If the Tenth Amendment cannot bar a grand jury subpoena, it cannot bar an IRS summons. 3
Simlarly, the Eleventh Amendment does not preclude the IRS from issuing a John Doe Summons on a State. The Eleventh Amendment only provides immunity to states when sued by private individuals. See, e.g., Board of Trustees of Un. Of Alabama v. Garret, 531 U.S. 356, 363 (2001) (“The ultimate gaurantee of the Eleventh Amendment is that nonconsenting States may not be sued by private individuals in federal court.”). However, “[n]othing in the Eleventh Amendment has ever been seriously supposed to prevent a state [from] being sued by the United States.” Arizona v.
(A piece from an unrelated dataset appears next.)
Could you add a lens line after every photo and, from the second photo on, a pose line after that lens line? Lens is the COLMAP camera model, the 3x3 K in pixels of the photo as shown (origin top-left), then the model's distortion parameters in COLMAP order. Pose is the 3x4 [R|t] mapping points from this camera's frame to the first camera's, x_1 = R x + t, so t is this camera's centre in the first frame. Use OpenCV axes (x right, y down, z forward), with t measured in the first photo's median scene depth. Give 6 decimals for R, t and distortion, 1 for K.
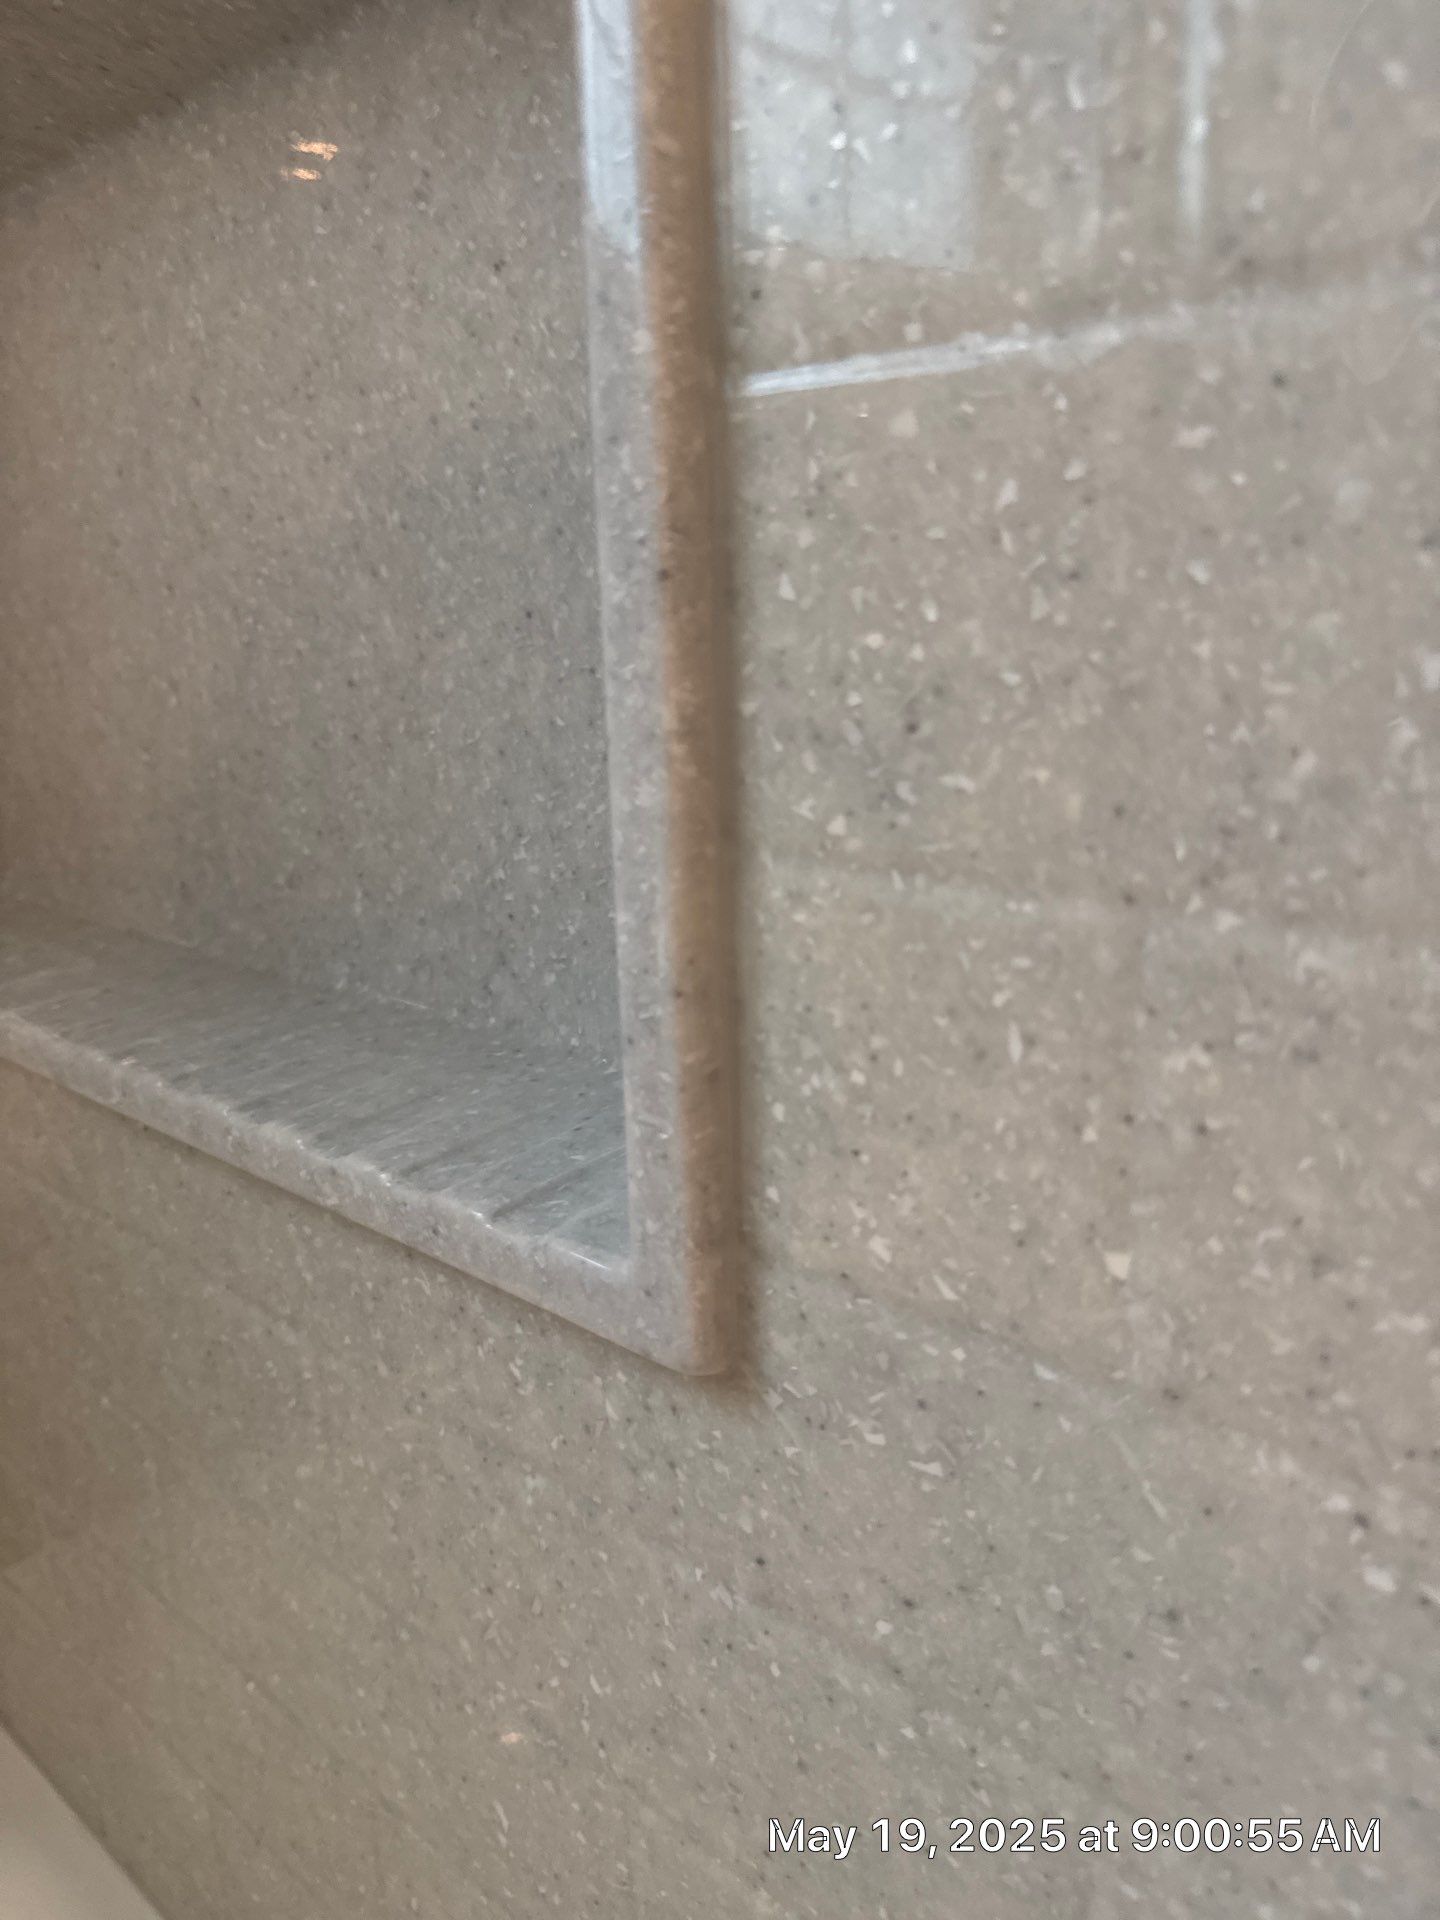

California, 460 U.S. 605, 614 (1983).
Accordingly, because the federal government's sovereign authority extends to the IRS's authority to investigate revenue violations; and because the IRS's summons power cannot logically be barred by the Tenth or Eleventh Amendments due to its broad authority, this Court finds the Tenth and Eleventh Amendment inapplicable to preclude the IRS from issuing its John Does Summons.
c. Whether, Assuming a State is Subject to the Court's Power to Issue a John Doe Summons, the United States Must Exhaust all Administrative Remedies Prior to Proceeding in Federal Court.
The United States asserts that exhaustion is not required because it has jurisdiction to issue its summons, but even if it were required to exhaust all administrative remedies, it has already done so. This Court agrees. The BOE denied the IRS's request for the relevant documents noting that the denial could not be appealed within the BOE. Specifically, the BOE advised the IRS that “[n]o administrative remedies exist to challenge the BOE's decision.” The Court has already determined the IRS carries authority to serve the John Doe Summons, but even if it were required to exhaust administrative remedies, it has sufficiently done so because no administrative appeal was available from the BOE's decision.
d. Whether the United States Should be Required to Attempt to Pursue any and all State Court Remedies Prior to Seeking Relief in Federal Court.
For this inquiry, the United States puts forward the identical argument as the previous one. They find no legal requirement to pursue state remedies because the issue at hand is a federal one. Furthermore, the United States notes that under federal law, any suit filed in state court pursuant to § 7609 would almost automatically be removed to federal district court.
Once again, the Court agrees with the United States. It would be impractical for the United States to exhaust all state judiciary remedies when the matter falls within the jurisdiction of the federal district court.
As a matter of law, and for the reasons set forth above, Petitioner's John Doe Summons request is GRANTED.
IT IS SO ORDERED.
Dated: December 15, 2011
MORRISON C. ENGLAND, JR.
UNITED STATES DISTRICT JUDGE
For the purposes of this Order, the Court presumes Petitioner's familiarity with the facts and background of this matter as set forth in its previous order.
IRS Form 709, the “Gift (and Generation-Skipping Transfer) Tax Return, is used to report transfers subject to certain gift and generation-skipping tax requirements.
However, states are granted authority to assert requests of privilege under Federal Rule of Evidence 501 when asked to produce certain state records. In re Hampers, 651 F.2d 19, 21–23 (1st Cir. 1981)(holding qualified privilege for state revenue commissioner). In the instant case, no claim of privilege has been raised by the state.